2019 Lake County Vintage Report
Updated: Dec 22, 2019
The 2019 vintage was a snapshot of extremes. A cold, wet and lingering Spring dropped over an inch of thunderstorm-powered rain June 1st on Kelsey Bench, but somehow most Lake County escaped frost damage, even in higher altitude Red Hills AVA. By July 20th we were two weeks behind "normal" viticultural pace, and looking at a very cool, high-acid, austere vintage, which was an exciting but complicated prospect.
However, August was a different story all together. Regular multi-day stretches over 100F and very warm evenings, sometimes barely dropping below 65F in Kelsey Bench AVA accelerated the season radically. By September 1st some people were calling the season a few days ahead of normal, with brix readings running high in early and mid-season cultivars in conjunction with high acidity and low phenolic ripeness from heat-induced hibernation. Late season grapes like Cabernet Sauvignon were location and crop load dependent in their sugar accumulation. Fortunately September brought significant cooling stretches mixed with spaced-out heat spikes. The initial harvest deluge was frantic, with most whites and early-season reds hitting all at once, and in the midst of a depressed grape market in free fall and wineries declining grapes, things seemed extra chaotic.
The end of September saw a solid week of plummeting temperatures however, slowing the rush and allowing fermentation tanks to finish and clear. This separated the grape harvest into an early and later period with some breathing room rather than pure chaos. For the second year some grapes, such as Zinfandel, reacted strangely to the temperature swings in our area, ripening up to three weeks later than normal (if at all) along with stubborn Merlot.
All things considered, the first half of the season clearly recalled 2017 with rain, high disease pressure from cool and humid conditions, and an ever increasing labor squeeze. The second half was similar to 2018, with a very hot August compressing the season, a frantic start, and then stalling out and setting the stage for a long and calm second half which really benefited late-ripening cultivars.
Expect crisp, early-picked Sauvignon blanc with hints of Old World phenolics and Chardonnay that is largely citrus driven if picked early due to sugar accumulation unless left to hang for tropical ripeness. Reds will be all over the board. Lighter reds picked in the bright and primary style of the moment will show pleasing angularity, savor and light color, but phenolic development may be lower. Bigger styles and Cabernet in particular required some patience to build ripeness with moderate acidity, but canopies needed to be cautiously full to protect against overexposure in August. Red Hills fruit showed good, bright acidity with just-enough Cabernet ripeness to make for a solid New/Old World mashup, the altitude mitigating August heat, though higher-elevation vineyards that were waiting for last-minute buyers had Fall frost to contend with in some spots.
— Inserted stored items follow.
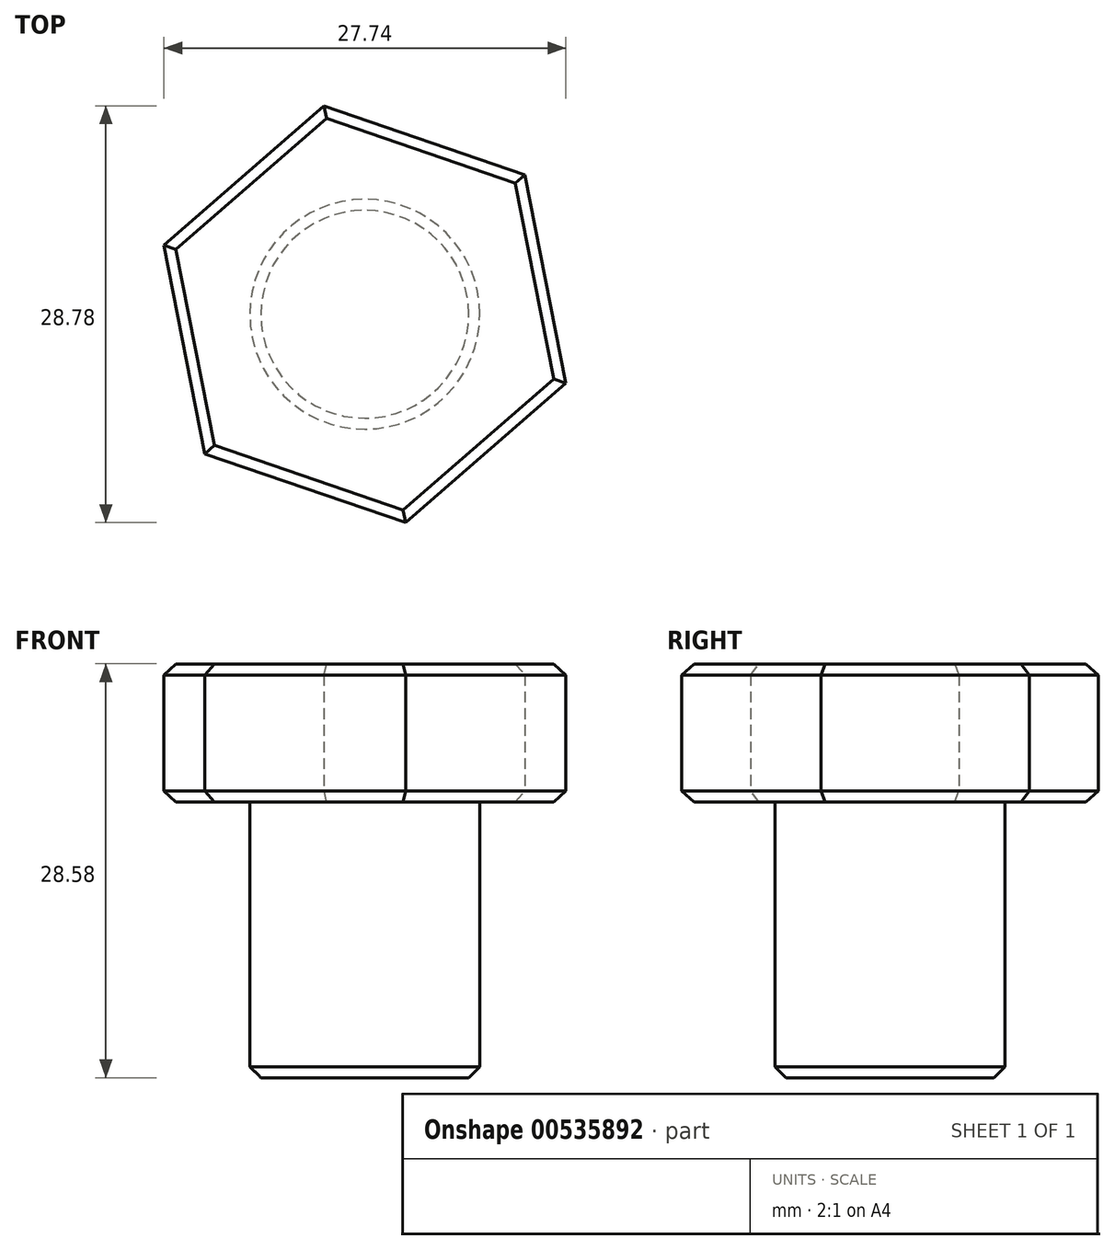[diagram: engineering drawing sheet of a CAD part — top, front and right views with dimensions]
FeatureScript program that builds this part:
annotation { "Feature Type Name" : "Feature", "Feature Type Description" : "" }
export const myFeature = defineFeature(function(context is Context, id is Id, definition is map)
    precondition{}
    {
        {
            var Q0;
            Q0=qCreatedBy(makeId("Top.planeOp"),FACE);
            var sketch = newSketch(context, id + "F0", { "sketchPlane" : qUnion([Q0])});
            skCircle(sketch, "E0", {"center": v(0, 0) * mm, "radius": 12.7 * mm});
            skCircle(sketch, "E1.cCircle", {"center": v(0, 0) * mm, "radius": 12.7 * mm, "construction": true});
            skLineSegment(sketch, "E1.0", {"start": v(-13.87, 4.76) * mm, "end": v(-2.81, 14.4) * mm});
            skLineSegment(sketch, "E1.1", {"start": v(-2.81, 14.4) * mm, "end": v(11.06, 9.63) * mm});
            skLineSegment(sketch, "E1.2", {"start": v(11.06, 9.63) * mm, "end": v(13.87, -4.76) * mm});
            skLineSegment(sketch, "E1.3", {"start": v(13.87, -4.76) * mm, "end": v(2.81, -14.4) * mm});
            skLineSegment(sketch, "E1.4", {"start": v(2.81, -14.4) * mm, "end": v(-11.06, -9.63) * mm});
            skLineSegment(sketch, "E1.5", {"start": v(-11.06, -9.63) * mm, "end": v(-13.87, 4.76) * mm});
            skPoint(sketch, "E1.0.midPoint", {"position": v(-8.34, 9.58) * mm});
            skSolve(sketch);
        }
        {
            var Q0;
            {var subQ0=sQuery(id+"F0.wireOp",EDGE,"E1.2");var subQ1=sQuery(id+"F0.wireOp",EDGE,"E0");var subQ2=makeQuery(id+"F0.imprint","INTERSECT",VERTEX,{"derivedFrom":[subQ1,subQ0]});Q0=makeQuery(id+"F0.imprint","IMPRINT",FACE,{"disambiguationData":[TD([[makeQuery(id+"F0.imprint","IMPRINT",EDGE,{"disambiguationData":[TD([[subQ2,1.0]])],"derivedFrom":subQ1}),-1.0]])]});}
            var Q1;
            {var subQ0=sQuery(id+"F0.wireOp",EDGE,"E1.4");var subQ1=sQuery(id+"F0.wireOp",EDGE,"E0");var subQ2=makeQuery(id+"F0.imprint","INTERSECT",VERTEX,{"derivedFrom":[subQ1,subQ0]});Q1=makeQuery(id+"F0.imprint","IMPRINT",FACE,{"disambiguationData":[TD([[makeQuery(id+"F0.imprint","IMPRINT",EDGE,{"disambiguationData":[TD([[subQ2,-1.0]])],"derivedFrom":subQ1}),-1.0]])]});}
            var Q2;
            {var subQ0=sQuery(id+"F0.wireOp",EDGE,"E1.1");var subQ1=sQuery(id+"F0.wireOp",EDGE,"E0");var subQ2=makeQuery(id+"F0.imprint","INTERSECT",VERTEX,{"derivedFrom":[subQ1,subQ0]});Q2=makeQuery(id+"F0.imprint","IMPRINT",FACE,{"disambiguationData":[TD([[makeQuery(id+"F0.imprint","IMPRINT",EDGE,{"disambiguationData":[TD([[subQ2,1.0]])],"derivedFrom":subQ1}),-1.0]])]});}
            var Q3;
            {var subQ0=sQuery(id+"F0.wireOp",EDGE,"E1.0");var subQ1=sQuery(id+"F0.wireOp",EDGE,"E0");var subQ2=makeQuery(id+"F0.imprint","INTERSECT",VERTEX,{"derivedFrom":[subQ1,subQ0]});Q3=makeQuery(id+"F0.imprint","IMPRINT",FACE,{"disambiguationData":[TD([[makeQuery(id+"F0.imprint","IMPRINT",EDGE,{"disambiguationData":[TD([[subQ2,-1.0]])],"derivedFrom":subQ1}),-1.0]])]});}
            var Q4;
            {var subQ0=sQuery(id+"F0.wireOp",EDGE,"E1.5");var subQ1=sQuery(id+"F0.wireOp",EDGE,"E0");var subQ2=makeQuery(id+"F0.imprint","INTERSECT",VERTEX,{"derivedFrom":[subQ1,subQ0]});Q4=makeQuery(id+"F0.imprint","IMPRINT",FACE,{"disambiguationData":[TD([[makeQuery(id+"F0.imprint","IMPRINT",EDGE,{"disambiguationData":[TD([[subQ2,-1.0]])],"derivedFrom":subQ1}),-1.0]])]});}
            var Q5;
            {var subQ0=sQuery(id+"F0.wireOp",EDGE,"E1.1");var subQ1=sQuery(id+"F0.wireOp",EDGE,"E0");var subQ2=makeQuery(id+"F0.imprint","INTERSECT",VERTEX,{"derivedFrom":[subQ1,subQ0]});Q5=makeQuery(id+"F0.imprint","IMPRINT",FACE,{"disambiguationData":[TD([[makeQuery(id+"F0.imprint","IMPRINT",EDGE,{"disambiguationData":[TD([[subQ2,-1.0]])],"derivedFrom":subQ1}),-1.0]])]});}
            var Q6;
            {var subQ0=sQuery(id+"F0.wireOp",EDGE,"E0");var subQ4=makeQuery(id+"F0.imprint","INTERSECT",VERTEX,{"derivedFrom":[subQ0,sQuery(id+"F0.wireOp",EDGE,"E1.1")]});Q6=makeQuery(id+"F0.imprint","IMPRINT",FACE,{"disambiguationData":[TD([[makeQuery(id+"F0.imprint","IMPRINT",EDGE,{"disambiguationData":[TD([[subQ4,1.0]])],"derivedFrom":subQ0}),1.0]])]});}
            extrude(context, id + "F1", {"entities" : qUnion([Q0, Q1, Q2, Q3, Q4, Q5, Q6]), "depth" : 9.52 * mm, "offsetDistance" : 25.4 * mm});
        }
        {
            var Q0;
            Q0=makeQuery(id+"F1.opExtrude","CAP_FACE",FACE,{"disambiguationData":[OSD([sQuery(id+"F0.wireOp",EDGE,"E1.0"),sQuery(id+"F0.wireOp",EDGE,"E1.1"),sQuery(id+"F0.wireOp",EDGE,"E1.2"),sQuery(id+"F0.wireOp",EDGE,"E1.3"),sQuery(id+"F0.wireOp",EDGE,"E1.4"),sQuery(id+"F0.wireOp",EDGE,"E1.5")])],"isStart":true});
            var sketch = newSketch(context, id + "F2", { "sketchPlane" : qUnion([Q0])});
            skCircle(sketch, "E2", {"center": v(0, 0) * mm, "radius": 7.94 * mm});
            skSolve(sketch);
        }
        {
            var Q0;
            Q0=makeQuery(id+"F2.imprint","IMPRINT",FACE,{"disambiguationData":[TD([[makeQuery(id+"F2.imprint","IMPRINT",EDGE,{"derivedFrom":sQuery(id+"F2.wireOp",EDGE,"E2")}),1.0]])]});
            extrude(context, id + "F3", {"entities" : qUnion([Q0]), "operationType" : NewBodyOperationType.ADD, "depth" : 19.05 * mm, "offsetDistance" : 25.4 * mm});
        }
        {
            var Q0;
            Q0=makeQuery(id+"F1.opExtrude","CAP_EDGE",EDGE,{"disambiguationData":[OSD([sQuery(id+"F0.wireOp",EDGE,"E1.1")])],"isStart":false});
            var Q1;
            Q1=makeQuery(id+"F1.opExtrude","CAP_EDGE",EDGE,{"disambiguationData":[OSD([sQuery(id+"F0.wireOp",EDGE,"E1.2")])],"isStart":false});
            var Q2;
            Q2=makeQuery(id+"F1.opExtrude","CAP_EDGE",EDGE,{"disambiguationData":[OSD([sQuery(id+"F0.wireOp",EDGE,"E1.3")])],"isStart":false});
            var Q3;
            Q3=makeQuery(id+"F1.opExtrude","CAP_EDGE",EDGE,{"disambiguationData":[OSD([sQuery(id+"F0.wireOp",EDGE,"E1.5")])],"isStart":false});
            var Q4;
            Q4=makeQuery(id+"F1.opExtrude","CAP_EDGE",EDGE,{"disambiguationData":[OSD([sQuery(id+"F0.wireOp",EDGE,"E1.4")])],"isStart":false});
            var Q5;
            Q5=makeQuery(id+"F1.opExtrude","CAP_EDGE",EDGE,{"disambiguationData":[OSD([sQuery(id+"F0.wireOp",EDGE,"E1.0")])],"isStart":false});
            var Q6;
            Q6=makeQuery(id+"F3.opExtrude","CAP_EDGE",EDGE,{"disambiguationData":[OSD([sQuery(id+"F2.wireOp",EDGE,"E2")])],"isStart":false});
            var Q7;
            Q7=makeQuery(id+"F1.opExtrude","CAP_EDGE",EDGE,{"disambiguationData":[OSD([sQuery(id+"F0.wireOp",EDGE,"E1.3")])],"isStart":true});
            var Q8;
            Q8=makeQuery(id+"F1.opExtrude","CAP_EDGE",EDGE,{"disambiguationData":[OSD([sQuery(id+"F0.wireOp",EDGE,"E1.2")])],"isStart":true});
            var Q9;
            Q9=makeQuery(id+"F1.opExtrude","CAP_EDGE",EDGE,{"disambiguationData":[OSD([sQuery(id+"F0.wireOp",EDGE,"E1.1")])],"isStart":true});
            var Q10;
            Q10=makeQuery(id+"F1.opExtrude","CAP_EDGE",EDGE,{"disambiguationData":[OSD([sQuery(id+"F0.wireOp",EDGE,"E1.0")])],"isStart":true});
            var Q11;
            Q11=makeQuery(id+"F1.opExtrude","CAP_EDGE",EDGE,{"disambiguationData":[OSD([sQuery(id+"F0.wireOp",EDGE,"E1.5")])],"isStart":true});
            var Q12;
            Q12=makeQuery(id+"F1.opExtrude","CAP_EDGE",EDGE,{"disambiguationData":[OSD([sQuery(id+"F0.wireOp",EDGE,"E1.4")])],"isStart":true});
            chamfer(context, id + "F4", {"entities" : qUnion([Q0, Q1, Q2, Q3, Q4, Q5, Q6, Q7, Q8, Q9, Q10, Q11, Q12]), "chamferType" : ChamferType.OFFSET_ANGLE, "width" : 0.76 * mm, "oppositeDirection" : false, "angle" : 45 * degree, "tangentPropagation" : true});
        }
    });
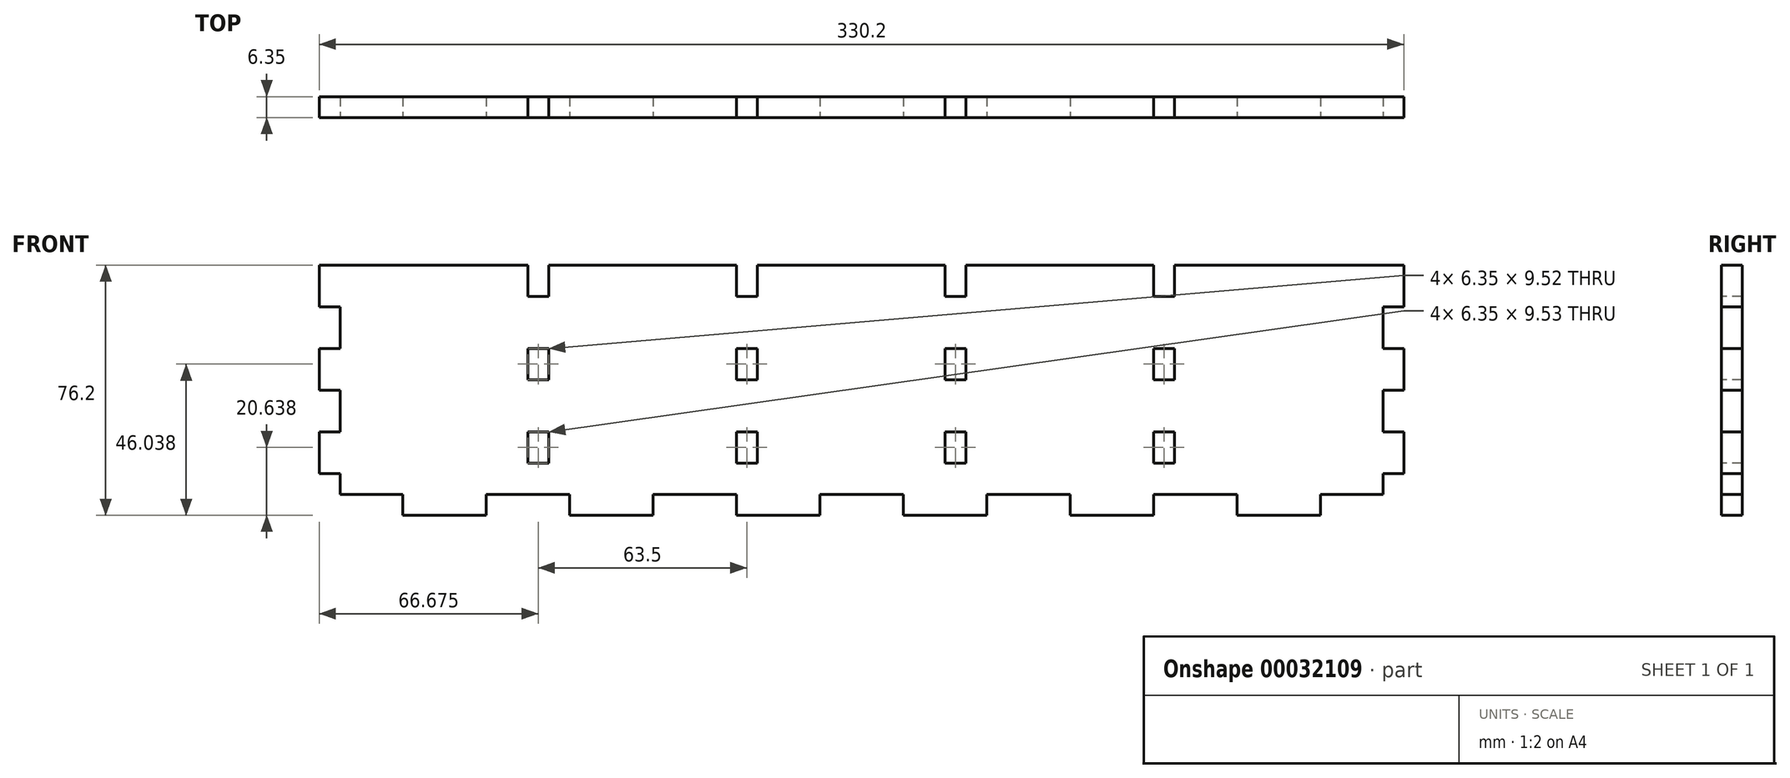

Those who were challenged by vineyard details at lower elevations could be either overripe from heat-challenged canopies, underripe from labor shortage and broken contract panic, or just perfectly right by staying the course. This was a vintage that will reward nuanced experience in the winery as well.
From the winery side this vintage differed from 2018 drastically. North Coast fermentations in 2018 were afflicted with record numbers of stuck and sluggish issues, and in retrospect we learned from grape analyses that nitrogen levels were the lowest in at least five years. Malolactic fermentations were all over the board. In 2019 fermentations have returned to normal, even running into the happy and easy category in many areas, and malolactic conversion has been blisteringly fast, sometimes taking place simultaneously with primary fermentation though not inoculated.
My view from the vineyard is that crop load becomes very important in these challenging swings. Canopies left too heavy ended up being perfect to protect from scorching August days. But, too little crop risks pushing alcohols far too high in the hot August nights. Too much crop load hurts phenolic development when the ripening curve compresses, and we processed much underripe fruit for people picking purely on sugar with screaming acidity and propane pyrazine. The new normal will require careful management right down the middle, preparing for the worst of cool starts and hot mid-seasons. One thing is sure though, the "new normal" will be a balancing act between many factors.